Инесс Сандоваль на ходу чуть покачивала бедрами: это объяснялось тем, что ее правая нога была немного короче левой, но она сумела обратить себе на пользу даже свой физический недостаток. Поэтесса двигалась вперед, словно слегка вальсируя и как бы отбрасывая невидимый шлейф: казалось, она на каждом шагу готова сделать реверанс.
Каждой своей фразой она создавала у собеседника иллюзию, что он имеет дело с необыкновенно благородным и отзывчивым существом.
Когда ее поздравляли с на редкость удавшимся вечером, она отвечала:
– Но я тут ни при чем, абсолютно ни при чем. Все дело в таланте Брайа и в ваших дружеских чувствах.
Ане Брайа, низенький и косолапый толстяк в башмаках с задранными кверху носками, обращал на себя внимание копной спутанных волос и огненно-рыжей бородой; на нем был поразительно грязный смокинг: можно было подумать, что, перед тем как появиться в гостиной, он по рассеянности прижал к груди палитру с красками; выслушивая похвалы, он склонялся в поклоне, выпячивая при этом живот. Лицо его скрывала маска козла, которую он придерживал за деревянную ручку, – то был козел античной комедии[1]; язвительная усмешка ясно говорила окружающим: «Недурно я над вами посмеялся, не правда ли?..»
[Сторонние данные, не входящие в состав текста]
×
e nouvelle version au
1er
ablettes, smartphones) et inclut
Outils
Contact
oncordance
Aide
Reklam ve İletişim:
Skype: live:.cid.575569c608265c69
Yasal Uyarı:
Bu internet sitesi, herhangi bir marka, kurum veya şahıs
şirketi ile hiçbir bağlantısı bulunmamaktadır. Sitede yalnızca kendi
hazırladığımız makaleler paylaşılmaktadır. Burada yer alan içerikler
Без сомнения, бал-маскарад обошелся очень дорого, и многие из гостей спрашивали себя, как могла Инесс Сандоваль решиться на такие расходы и каким образом Брайа, постоянно заваленный заказами и вечно сидевший без гроша, умудрился найти время, чтобы нарисовать все эти маски.
Композитор Огеран, вырядившийся тритоном («чтоб наконец дельфину мог сесть Орфей на спину…» – шепнула Инесс на ухо Симону), ухватив Лашома за лацкан фрака, украшенный орденской ленточкой, увлек его в угол и вполголоса раскрыл ему тайну.
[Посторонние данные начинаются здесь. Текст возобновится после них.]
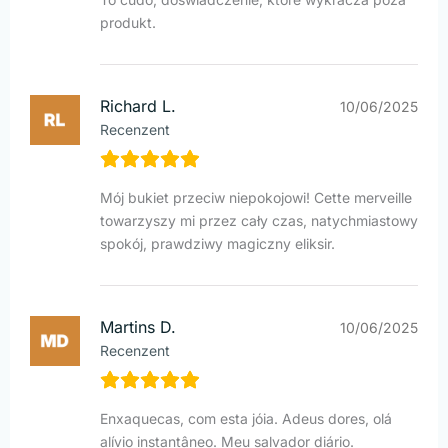
produkt.
Richard L.
10/06/2025
Recenzent
Mój bukiet przeciw niepokojowi! Cette merveille
towarzyszy mi przez cały czas, natychmiastowy
spokój, prawdziwy magiczny eliksir.
Martins D.
10/06/2025
Recenzent
Enxaquecas, com esta jóia. Adeus dores, olá
alívio instantâneo. Meu salvador diário.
Все объяснялось очень просто: оказывается, сказочно богатая миссис Уормс-Парнелл, гигантского роста старуха, которую Брайа превратил в этот вечер в голубку, заказала полный комплект масок для такого же маскарада, который она собиралась устроить у себя в Америке; кроме того, внезапно возникла мысль обессмертить праздник, выпустив в роскошном издании ограниченным тиражом акварели Брайа со стихотворными надписями Инесс Сандоваль: разумеется, «близким друзьям» неловко будет не подписаться на это издание, оно должно было принести двести тысяч франков чистого дохода.